Pisonia grandis, the grand devil's-claws, is a species of flowering tree in the Bougainvillea family, Nyctaginaceae.

==Description==
The tree has broad, thin leaves, smooth bark and bears clusters of green sweet-smelling flowers that mature into sticky barbed seeds.

Dispersal occurs when seeds stick to bird feathers. Vegetative reproduction frequently results when fallen branches sprout or basal shoots develop into new trees.

==Distribution==
Pisonia trees are distributed throughout the coral cays of the Indian and Pacific Oceans. The species often dominates mature coral cay vegetation, growing in dense, thick strands up to 20 m tall. Pisonia wood is rather weak and soft and decays rapidly when the trees fall.

Pisonia forests are a common nesting site for seabirds. One of the best remaining Pisonia forests can be found on Palmyra Atoll.

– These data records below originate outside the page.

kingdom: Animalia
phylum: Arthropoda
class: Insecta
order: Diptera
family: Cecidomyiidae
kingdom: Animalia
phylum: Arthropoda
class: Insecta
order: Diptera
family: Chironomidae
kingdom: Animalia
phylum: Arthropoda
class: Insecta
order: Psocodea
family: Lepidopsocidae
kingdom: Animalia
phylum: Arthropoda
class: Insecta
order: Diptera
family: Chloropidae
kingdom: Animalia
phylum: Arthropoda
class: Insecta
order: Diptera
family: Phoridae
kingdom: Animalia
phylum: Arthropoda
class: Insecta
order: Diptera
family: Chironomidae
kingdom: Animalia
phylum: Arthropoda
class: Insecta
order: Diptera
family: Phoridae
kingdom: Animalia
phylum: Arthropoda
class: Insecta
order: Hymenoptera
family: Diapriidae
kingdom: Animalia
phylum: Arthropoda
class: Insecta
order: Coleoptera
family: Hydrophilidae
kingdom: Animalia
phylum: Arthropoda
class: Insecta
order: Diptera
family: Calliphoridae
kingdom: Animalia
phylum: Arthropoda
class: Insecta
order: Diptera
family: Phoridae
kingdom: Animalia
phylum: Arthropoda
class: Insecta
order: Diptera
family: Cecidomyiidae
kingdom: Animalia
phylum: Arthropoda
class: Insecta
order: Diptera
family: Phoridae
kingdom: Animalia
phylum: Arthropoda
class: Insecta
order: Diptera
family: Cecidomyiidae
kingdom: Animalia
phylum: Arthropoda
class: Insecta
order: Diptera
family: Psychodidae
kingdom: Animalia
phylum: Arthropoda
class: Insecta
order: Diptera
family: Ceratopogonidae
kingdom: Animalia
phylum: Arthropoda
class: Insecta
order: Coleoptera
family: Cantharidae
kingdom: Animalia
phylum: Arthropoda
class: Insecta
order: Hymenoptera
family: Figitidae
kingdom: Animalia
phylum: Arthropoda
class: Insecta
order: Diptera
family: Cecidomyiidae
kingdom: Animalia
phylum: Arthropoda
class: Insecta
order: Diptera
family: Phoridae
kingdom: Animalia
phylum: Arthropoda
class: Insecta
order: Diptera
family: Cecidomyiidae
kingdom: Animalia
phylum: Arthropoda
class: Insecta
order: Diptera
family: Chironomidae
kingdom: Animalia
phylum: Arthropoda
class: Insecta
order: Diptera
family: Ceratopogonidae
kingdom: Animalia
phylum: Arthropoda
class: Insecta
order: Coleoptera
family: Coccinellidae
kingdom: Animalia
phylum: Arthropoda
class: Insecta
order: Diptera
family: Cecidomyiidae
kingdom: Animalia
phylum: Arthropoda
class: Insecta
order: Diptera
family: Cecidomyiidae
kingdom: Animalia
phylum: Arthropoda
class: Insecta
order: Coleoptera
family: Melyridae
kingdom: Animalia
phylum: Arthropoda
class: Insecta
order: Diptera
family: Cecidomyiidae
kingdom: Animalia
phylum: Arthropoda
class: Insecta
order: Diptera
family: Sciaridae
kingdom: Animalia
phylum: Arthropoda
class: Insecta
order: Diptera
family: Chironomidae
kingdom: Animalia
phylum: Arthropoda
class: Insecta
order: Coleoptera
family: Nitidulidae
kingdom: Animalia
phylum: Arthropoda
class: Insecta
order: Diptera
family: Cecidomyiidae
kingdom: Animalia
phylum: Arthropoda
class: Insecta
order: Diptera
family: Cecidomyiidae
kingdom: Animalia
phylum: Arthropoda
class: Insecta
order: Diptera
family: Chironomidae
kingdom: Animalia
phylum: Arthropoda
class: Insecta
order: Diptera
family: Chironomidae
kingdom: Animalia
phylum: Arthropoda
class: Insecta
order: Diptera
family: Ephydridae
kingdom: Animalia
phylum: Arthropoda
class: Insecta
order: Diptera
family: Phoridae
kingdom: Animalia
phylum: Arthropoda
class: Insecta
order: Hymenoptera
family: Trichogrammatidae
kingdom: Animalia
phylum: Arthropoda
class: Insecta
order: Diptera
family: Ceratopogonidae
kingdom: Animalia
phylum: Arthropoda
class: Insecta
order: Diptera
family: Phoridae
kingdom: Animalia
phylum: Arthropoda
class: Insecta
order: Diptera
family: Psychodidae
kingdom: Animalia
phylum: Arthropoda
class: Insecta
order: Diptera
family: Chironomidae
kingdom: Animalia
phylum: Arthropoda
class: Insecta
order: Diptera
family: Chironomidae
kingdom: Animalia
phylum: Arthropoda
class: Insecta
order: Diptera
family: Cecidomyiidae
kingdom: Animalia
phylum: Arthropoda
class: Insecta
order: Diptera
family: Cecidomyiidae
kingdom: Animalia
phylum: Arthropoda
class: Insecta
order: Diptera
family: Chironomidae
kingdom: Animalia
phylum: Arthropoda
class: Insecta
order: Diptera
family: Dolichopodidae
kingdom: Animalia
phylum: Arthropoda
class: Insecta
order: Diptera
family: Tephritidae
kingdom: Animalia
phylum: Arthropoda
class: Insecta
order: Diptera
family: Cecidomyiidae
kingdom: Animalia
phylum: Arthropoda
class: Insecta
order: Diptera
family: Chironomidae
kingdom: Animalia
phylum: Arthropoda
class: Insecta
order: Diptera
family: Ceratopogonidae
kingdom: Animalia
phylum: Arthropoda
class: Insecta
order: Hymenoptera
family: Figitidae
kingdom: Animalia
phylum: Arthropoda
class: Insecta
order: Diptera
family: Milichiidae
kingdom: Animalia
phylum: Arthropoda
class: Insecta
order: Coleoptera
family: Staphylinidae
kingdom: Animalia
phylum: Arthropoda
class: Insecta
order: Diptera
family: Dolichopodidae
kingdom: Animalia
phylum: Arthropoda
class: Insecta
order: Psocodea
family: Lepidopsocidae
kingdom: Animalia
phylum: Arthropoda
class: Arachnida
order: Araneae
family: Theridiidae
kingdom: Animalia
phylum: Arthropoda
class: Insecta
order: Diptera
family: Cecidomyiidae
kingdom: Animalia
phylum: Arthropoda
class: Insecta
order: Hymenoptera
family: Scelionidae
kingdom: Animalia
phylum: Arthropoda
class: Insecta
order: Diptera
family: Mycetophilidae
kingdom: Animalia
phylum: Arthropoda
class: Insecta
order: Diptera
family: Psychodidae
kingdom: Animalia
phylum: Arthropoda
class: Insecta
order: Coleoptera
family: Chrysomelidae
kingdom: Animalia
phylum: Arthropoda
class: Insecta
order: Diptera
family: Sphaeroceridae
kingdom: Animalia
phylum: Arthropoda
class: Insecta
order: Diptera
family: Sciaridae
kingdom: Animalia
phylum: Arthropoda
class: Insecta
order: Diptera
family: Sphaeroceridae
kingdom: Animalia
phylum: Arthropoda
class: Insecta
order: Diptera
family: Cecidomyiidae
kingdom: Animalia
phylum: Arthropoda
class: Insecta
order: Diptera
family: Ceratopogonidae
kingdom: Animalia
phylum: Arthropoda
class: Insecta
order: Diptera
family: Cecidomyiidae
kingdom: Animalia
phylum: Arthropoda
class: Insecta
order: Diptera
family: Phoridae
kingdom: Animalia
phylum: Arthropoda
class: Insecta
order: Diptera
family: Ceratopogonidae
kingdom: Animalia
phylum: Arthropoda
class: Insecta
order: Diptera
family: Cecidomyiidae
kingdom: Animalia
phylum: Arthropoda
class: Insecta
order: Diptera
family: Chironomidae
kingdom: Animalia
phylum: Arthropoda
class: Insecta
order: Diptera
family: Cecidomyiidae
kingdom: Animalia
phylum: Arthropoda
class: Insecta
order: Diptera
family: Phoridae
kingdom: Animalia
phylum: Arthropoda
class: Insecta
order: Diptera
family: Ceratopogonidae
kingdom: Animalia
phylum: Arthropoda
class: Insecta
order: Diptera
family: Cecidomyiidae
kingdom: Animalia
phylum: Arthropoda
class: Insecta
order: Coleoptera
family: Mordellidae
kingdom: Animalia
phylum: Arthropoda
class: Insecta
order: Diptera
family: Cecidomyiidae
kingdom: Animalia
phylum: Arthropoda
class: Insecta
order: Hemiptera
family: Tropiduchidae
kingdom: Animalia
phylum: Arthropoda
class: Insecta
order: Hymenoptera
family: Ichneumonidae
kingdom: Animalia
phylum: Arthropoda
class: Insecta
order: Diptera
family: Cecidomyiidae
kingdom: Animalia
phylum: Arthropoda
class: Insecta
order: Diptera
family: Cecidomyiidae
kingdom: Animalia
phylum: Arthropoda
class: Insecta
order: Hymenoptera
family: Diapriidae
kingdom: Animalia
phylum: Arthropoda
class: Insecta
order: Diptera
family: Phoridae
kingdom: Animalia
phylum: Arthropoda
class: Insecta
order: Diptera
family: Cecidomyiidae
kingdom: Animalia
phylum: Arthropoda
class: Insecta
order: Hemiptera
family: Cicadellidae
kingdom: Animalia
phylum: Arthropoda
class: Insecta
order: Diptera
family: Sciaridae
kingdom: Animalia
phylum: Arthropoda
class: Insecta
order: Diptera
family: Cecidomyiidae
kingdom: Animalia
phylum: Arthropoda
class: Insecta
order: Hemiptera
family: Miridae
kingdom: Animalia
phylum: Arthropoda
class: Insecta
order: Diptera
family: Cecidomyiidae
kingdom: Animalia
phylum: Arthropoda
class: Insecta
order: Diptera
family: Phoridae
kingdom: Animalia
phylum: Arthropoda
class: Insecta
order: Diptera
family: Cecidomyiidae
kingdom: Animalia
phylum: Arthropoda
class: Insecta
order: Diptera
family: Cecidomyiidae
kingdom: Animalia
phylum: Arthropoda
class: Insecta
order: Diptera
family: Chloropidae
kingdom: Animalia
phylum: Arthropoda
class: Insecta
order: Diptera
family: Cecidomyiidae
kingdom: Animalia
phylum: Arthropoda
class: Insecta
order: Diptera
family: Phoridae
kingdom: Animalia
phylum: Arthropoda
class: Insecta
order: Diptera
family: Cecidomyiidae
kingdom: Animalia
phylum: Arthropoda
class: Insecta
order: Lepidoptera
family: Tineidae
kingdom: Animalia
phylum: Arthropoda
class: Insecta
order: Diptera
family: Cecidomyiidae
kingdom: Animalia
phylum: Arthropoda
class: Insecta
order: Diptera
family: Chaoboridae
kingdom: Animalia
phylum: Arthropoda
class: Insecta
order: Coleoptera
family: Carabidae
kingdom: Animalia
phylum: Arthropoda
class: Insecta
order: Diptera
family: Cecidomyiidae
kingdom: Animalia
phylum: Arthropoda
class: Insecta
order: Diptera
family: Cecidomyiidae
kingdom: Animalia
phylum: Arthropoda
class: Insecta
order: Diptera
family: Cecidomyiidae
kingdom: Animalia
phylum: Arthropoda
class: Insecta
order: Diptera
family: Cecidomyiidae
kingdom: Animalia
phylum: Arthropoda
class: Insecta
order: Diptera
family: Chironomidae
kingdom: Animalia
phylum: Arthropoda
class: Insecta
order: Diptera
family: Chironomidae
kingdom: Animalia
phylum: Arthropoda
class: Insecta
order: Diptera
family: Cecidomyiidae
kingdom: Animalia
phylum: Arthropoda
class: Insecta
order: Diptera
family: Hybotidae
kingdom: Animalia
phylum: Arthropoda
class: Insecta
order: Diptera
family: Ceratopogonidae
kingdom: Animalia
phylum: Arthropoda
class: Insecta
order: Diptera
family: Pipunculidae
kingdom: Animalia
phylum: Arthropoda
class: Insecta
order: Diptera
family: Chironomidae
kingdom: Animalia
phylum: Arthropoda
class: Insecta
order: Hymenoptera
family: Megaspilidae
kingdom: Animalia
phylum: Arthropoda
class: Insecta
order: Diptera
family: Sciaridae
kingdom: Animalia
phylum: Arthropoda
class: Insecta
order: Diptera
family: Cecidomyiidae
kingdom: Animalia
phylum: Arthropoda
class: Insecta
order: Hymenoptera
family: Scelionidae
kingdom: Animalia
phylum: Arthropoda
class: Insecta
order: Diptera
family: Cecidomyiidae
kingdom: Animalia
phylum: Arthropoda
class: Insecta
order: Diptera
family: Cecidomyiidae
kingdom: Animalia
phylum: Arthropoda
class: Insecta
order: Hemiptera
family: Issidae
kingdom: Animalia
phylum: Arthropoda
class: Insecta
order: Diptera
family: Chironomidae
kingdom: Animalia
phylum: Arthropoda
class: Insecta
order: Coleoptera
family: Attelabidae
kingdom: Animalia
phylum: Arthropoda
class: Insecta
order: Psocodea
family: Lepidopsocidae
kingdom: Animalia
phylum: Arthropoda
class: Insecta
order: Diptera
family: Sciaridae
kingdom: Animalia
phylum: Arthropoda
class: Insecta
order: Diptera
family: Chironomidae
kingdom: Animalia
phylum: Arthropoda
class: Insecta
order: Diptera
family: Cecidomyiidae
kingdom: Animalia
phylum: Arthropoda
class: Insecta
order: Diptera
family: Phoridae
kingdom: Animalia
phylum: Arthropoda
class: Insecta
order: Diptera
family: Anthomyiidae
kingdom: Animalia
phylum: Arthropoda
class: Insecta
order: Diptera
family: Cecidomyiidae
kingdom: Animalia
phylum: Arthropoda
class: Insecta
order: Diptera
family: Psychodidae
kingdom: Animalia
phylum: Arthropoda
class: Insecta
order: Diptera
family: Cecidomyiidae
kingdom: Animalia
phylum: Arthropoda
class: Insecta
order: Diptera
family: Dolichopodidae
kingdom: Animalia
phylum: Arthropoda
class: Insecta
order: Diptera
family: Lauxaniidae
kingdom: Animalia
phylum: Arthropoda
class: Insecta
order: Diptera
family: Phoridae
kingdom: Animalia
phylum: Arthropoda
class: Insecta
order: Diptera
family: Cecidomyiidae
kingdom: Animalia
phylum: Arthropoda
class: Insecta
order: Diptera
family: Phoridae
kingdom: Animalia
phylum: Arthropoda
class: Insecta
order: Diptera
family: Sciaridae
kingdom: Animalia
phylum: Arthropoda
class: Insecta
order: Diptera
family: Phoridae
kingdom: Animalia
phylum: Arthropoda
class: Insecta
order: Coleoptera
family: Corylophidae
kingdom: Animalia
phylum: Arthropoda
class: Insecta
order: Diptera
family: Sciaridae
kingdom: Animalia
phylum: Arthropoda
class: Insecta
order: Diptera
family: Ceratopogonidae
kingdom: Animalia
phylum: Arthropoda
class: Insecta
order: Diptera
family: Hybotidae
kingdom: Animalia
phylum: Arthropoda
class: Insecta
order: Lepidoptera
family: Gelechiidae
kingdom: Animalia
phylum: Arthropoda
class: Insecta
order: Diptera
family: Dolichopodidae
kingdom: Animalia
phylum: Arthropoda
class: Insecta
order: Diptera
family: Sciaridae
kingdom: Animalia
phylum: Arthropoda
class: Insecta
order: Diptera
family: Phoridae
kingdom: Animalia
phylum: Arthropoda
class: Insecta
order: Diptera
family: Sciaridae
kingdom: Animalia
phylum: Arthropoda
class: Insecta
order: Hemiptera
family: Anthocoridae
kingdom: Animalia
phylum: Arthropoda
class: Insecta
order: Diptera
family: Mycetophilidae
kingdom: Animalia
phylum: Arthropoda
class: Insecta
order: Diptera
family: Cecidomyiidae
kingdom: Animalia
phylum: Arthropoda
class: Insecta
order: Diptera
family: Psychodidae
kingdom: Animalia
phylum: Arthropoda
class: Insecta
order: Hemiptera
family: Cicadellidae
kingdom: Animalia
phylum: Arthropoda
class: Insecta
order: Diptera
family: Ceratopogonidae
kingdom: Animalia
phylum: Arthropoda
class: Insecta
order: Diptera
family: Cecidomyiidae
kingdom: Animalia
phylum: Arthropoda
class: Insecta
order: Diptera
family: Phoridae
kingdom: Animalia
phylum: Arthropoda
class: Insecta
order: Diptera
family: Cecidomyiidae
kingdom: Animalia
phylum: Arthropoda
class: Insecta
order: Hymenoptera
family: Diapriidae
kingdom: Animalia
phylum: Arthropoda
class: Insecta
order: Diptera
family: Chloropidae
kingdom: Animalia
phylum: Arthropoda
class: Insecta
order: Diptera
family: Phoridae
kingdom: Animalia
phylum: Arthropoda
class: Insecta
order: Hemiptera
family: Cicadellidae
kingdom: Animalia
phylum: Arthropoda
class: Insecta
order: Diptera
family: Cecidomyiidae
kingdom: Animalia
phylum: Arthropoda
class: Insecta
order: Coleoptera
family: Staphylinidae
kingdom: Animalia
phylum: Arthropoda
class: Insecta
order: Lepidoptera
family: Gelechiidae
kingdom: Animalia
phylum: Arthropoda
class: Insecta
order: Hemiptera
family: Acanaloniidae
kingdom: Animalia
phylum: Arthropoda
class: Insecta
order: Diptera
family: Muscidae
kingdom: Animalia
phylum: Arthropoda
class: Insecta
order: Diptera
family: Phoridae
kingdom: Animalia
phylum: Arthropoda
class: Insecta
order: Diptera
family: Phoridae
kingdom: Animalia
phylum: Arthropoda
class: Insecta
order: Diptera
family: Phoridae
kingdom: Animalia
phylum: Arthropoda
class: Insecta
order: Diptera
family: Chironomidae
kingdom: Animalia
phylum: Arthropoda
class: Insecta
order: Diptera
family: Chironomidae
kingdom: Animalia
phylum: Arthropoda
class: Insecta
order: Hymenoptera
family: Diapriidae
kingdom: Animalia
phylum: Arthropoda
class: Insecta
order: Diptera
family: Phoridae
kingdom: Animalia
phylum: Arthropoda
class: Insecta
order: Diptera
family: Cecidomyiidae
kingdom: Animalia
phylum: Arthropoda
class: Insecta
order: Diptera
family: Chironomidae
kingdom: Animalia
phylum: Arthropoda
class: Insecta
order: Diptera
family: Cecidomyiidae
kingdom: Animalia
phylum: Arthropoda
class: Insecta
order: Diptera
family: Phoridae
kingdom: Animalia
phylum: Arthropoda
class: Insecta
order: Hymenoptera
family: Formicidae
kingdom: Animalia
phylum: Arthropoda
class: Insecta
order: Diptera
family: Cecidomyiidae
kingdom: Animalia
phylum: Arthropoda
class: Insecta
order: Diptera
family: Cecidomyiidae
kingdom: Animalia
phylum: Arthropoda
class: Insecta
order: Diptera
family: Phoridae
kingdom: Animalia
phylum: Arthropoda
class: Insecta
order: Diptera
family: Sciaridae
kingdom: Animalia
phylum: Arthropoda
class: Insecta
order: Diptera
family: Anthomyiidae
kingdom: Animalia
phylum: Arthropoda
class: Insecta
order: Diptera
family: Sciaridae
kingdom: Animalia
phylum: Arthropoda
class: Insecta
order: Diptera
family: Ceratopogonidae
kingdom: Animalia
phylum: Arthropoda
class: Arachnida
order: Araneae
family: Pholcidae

St. Pierre Island, Farquhar Group, was once covered by a Pisonia grandis forest. This forest disappeared after guano mining between 1906 and 1972. The natural vegetation was destroyed in order to scrape the guano and the island's landscape became barren.

==Uses==
The leaves are traditionally used as a leaf vegetable in some countries. They were part of the traditional Maldivian cuisine in dishes such as mas huni.

==In mythology==
The flower is known as the ꦮꦶꦗꦪꦏꦸꦱꦸꦩ wijayakusuma ('victorious flower') in Javanese; a population found on a rock not far from Nusa Kambangan off Java is the subject of a legend where a prince of Mataram must be able to procure a flower from this islet as a measure of strength and proof of legitimacy.